- [Saved entries]

»»

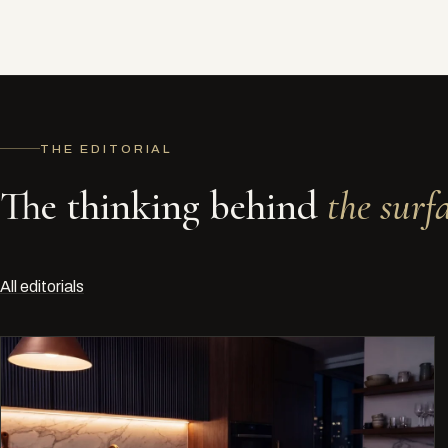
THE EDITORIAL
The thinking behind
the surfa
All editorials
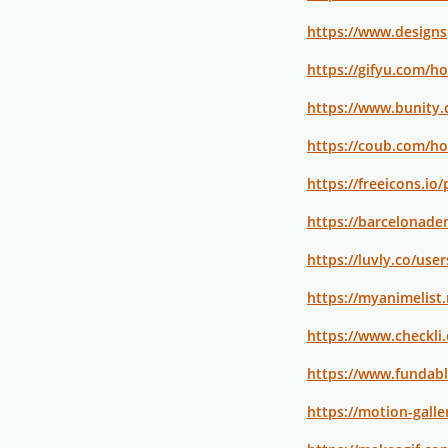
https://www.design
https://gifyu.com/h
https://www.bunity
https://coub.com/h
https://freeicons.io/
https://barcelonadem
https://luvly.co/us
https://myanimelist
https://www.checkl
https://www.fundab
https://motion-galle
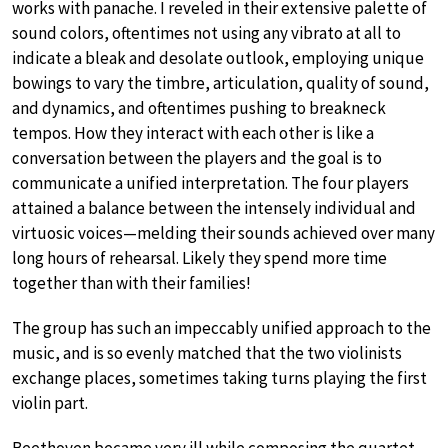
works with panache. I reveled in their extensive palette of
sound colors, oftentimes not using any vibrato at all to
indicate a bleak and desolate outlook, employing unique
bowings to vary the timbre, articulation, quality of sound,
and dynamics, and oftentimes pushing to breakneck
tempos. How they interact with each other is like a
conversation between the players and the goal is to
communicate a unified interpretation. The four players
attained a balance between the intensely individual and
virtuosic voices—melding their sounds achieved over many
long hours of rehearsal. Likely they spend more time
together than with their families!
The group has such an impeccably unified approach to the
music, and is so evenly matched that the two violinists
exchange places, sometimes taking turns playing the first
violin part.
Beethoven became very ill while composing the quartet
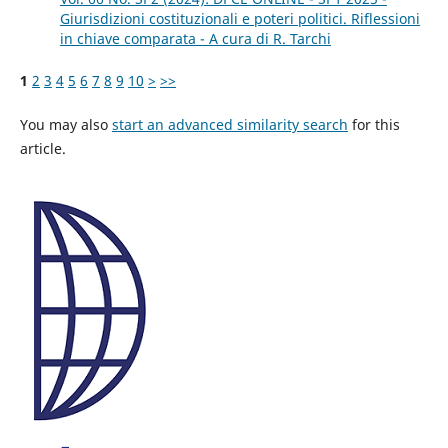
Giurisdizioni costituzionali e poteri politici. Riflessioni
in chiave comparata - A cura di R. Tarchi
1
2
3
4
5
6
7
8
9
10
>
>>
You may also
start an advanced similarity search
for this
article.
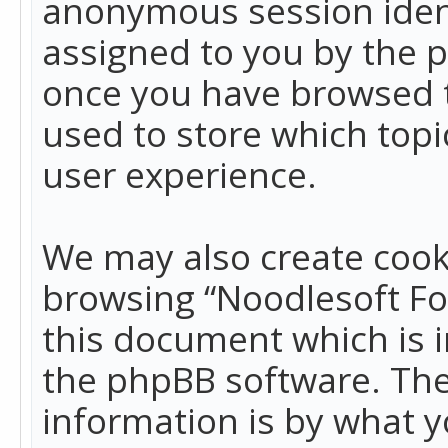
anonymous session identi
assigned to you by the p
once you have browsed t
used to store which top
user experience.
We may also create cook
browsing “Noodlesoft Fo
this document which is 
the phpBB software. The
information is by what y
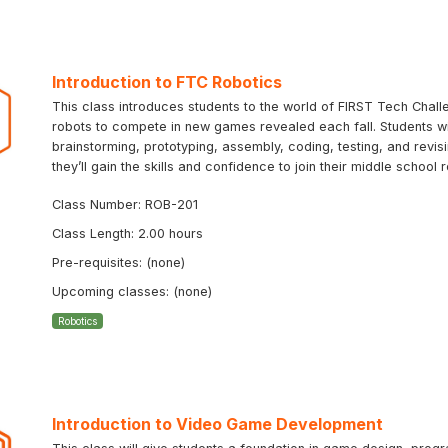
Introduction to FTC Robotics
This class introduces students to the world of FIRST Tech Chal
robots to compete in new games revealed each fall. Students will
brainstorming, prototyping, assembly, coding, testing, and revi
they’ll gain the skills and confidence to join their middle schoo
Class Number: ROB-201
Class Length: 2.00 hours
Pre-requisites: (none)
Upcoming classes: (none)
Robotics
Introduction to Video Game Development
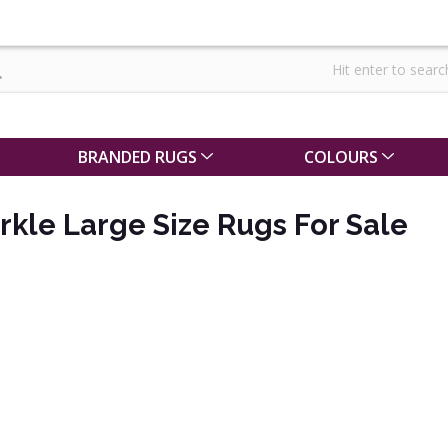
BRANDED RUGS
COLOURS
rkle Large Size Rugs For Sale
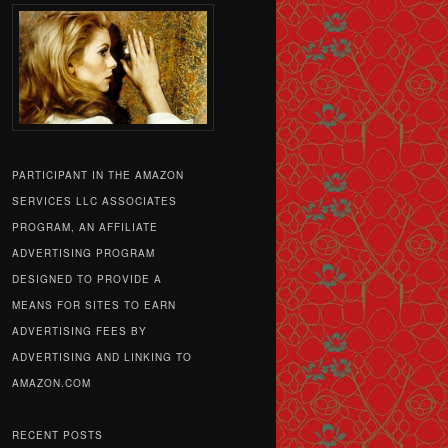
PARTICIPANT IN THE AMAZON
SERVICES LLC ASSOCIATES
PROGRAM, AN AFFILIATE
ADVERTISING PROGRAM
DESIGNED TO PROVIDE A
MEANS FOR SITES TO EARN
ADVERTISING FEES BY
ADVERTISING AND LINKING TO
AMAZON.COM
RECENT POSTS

««

- [EXERCISE DESCRIPTION] Copy every line above exactly, leaving no picture in the copy.

- [OUTPUT FOR THIS EXERCISE]
THE EDITORIAL
The thinking behind
the surfa
All editorials
https://www.design
https://gifyu.com/h
https://www.bunity
https://coub.com/h
https://freeicons.io/
https://barcelonadem
https://luvly.co/us
https://myanimelist
https://www.checkl
https://www.fundab
https://motion-galle
works with panache. I reveled in their extensive palette of
sound colors, oftentimes not using any vibrato at all to
indicate a bleak and desolate outlook, employing unique
bowings to vary the timbre, articulation, quality of sound,
and dynamics, and oftentimes pushing to breakneck
tempos. How they interact with each other is like a
conversation between the players and the goal is to
communicate a unified interpretation. The four players
attained a balance between the intensely individual and
virtuosic voices—melding their sounds achieved over many
long hours of rehearsal. Likely they spend more time
together than with their families!
The group has such an impeccably unified approach to the
music, and is so evenly matched that the two violinists
exchange places, sometimes taking turns playing the first
violin part.
Beethoven became very ill while composing the quartet
Giurisdizioni costituzionali e poteri politici. Riflessioni
in chiave comparata - A cura di R. Tarchi
1
2
3
4
5
6
7
8
9
10
>
>>
You may also
start an advanced similarity search
for this
article.
anonymous session identi
assigned to you by the p
once you have browsed t
used to store which top
user experience.
We may also create cook
browsing “Noodlesoft Fo
this document which is 
the phpBB software. The
information is by what y
Introduction to FTC Robotics
This class introduces students to the world of FIRST Tech Chal
robots to compete in new games revealed each fall. Students will
brainstorming, prototyping, assembly, coding, testing, and revi
they’ll gain the skills and confidence to join their middle schoo
Class Number: ROB-201
Class Length: 2.00 hours
Pre-requisites: (none)
Upcoming classes: (none)
Robotics
Introduction to Video Game Development
BRANDED RUGS
COLOURS
rkle Large Size Rugs For Sale
PARTICIPANT IN THE AMAZON
SERVICES LLC ASSOCIATES
PROGRAM, AN AFFILIATE
ADVERTISING PROGRAM
DESIGNED TO PROVIDE A
MEANS FOR SITES TO EARN
ADVERTISING FEES BY
ADVERTISING AND LINKING TO
AMAZON.COM
RECENT POSTS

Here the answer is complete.